AslgPc12 (English-ASL Gloss Parallel Corpus 2012)
Synthetic English-ASL Gloss Parallel Corpus 2012
@kaggle.thedevastator_unlocking_the_power_of_cross_cultural_language_i
Synthetic English-ASL Gloss Parallel Corpus 2012
@kaggle.thedevastator_unlocking_the_power_of_cross_cultural_language_i
By Huggingface Hub [source]
This dataset provides an exciting opportunity to bridge the cultural divide between English and American Sign Language, by unlocking a powerful synthetic English-ASL gloss parallel corpus that was generated in 2012. By exploring this cross-cultural language interoperability, we can become better connected both within and beyond our linguistic communities and bring together aspects of communication often seen as separated. With the data provided in this dataset, which consists of columns for gloss (a representation of a sign in English) and text (the translated text of the sign), researchers can uncover further insights into bridging linguistic divides with innovative approaches to machine translation models
For more datasets, click here.
- 🚨 Your notebook can be here! 🚨!
The data set consists of two columns: gloss and text. The “gloss” column contains English representations of an ASL sign, helping users better understand the correlation between written English and ASL signs. The “text” column provides a written translation or interpretation in English for each corresponding ASL sign within the gloss column.

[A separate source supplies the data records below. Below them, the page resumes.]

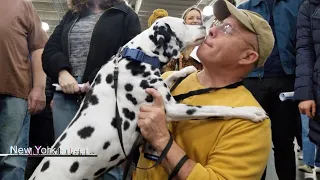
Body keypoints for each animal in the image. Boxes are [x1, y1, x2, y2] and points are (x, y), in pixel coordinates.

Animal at [29, 16, 268, 179]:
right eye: (184, 22)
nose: (206, 25)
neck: (136, 56)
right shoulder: (173, 108)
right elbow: (218, 108)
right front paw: (250, 112)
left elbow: (171, 76)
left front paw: (187, 70)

Using this data set, users can create a variety of scenarios which emulate common conversation topics that are found within everyday life - such as greetings, family activities, home chores etc, by pairing up individual words with their translations into ASL signs. With diligent practice users will gain proficiency over time when it comes to having coherent conversations using both spoken languages and signed languages such as those found in American Sign Language (ASL). Furthermore further exploration using predictive models developed from this corpus could help unravel complex linguistic problems abound cross-cultural communication barriers
- Developing generative ASL-English bilingual chat bots
- Benchmarking different translation models to measure accuracy
- Using the parallel data to assess various translation techniques and determine which is the most successful technique in translating from English to ASL
If you use this dataset in your research, please credit the original authors.
Data Source
License: CC0 1.0 Universal (CC0 1.0) - Public Domain Dedication
No Copyright - You can copy, modify, distribute and perform the work, even for commercial purposes, all without asking permission. See Other Information.
File: train.csv
| Column name | Description |
|---|---|
| gloss | This column contains the ASL gloss representation in a given context for any keyword or phrase spoken in ASL. (String) |
If you use this dataset in your research, please credit the original authors.
If you use this dataset in your research, please credit Huggingface Hub.
CREATE TABLE train (
"gloss" VARCHAR,
"text" VARCHAR
);Anyone who has the link will be able to view this.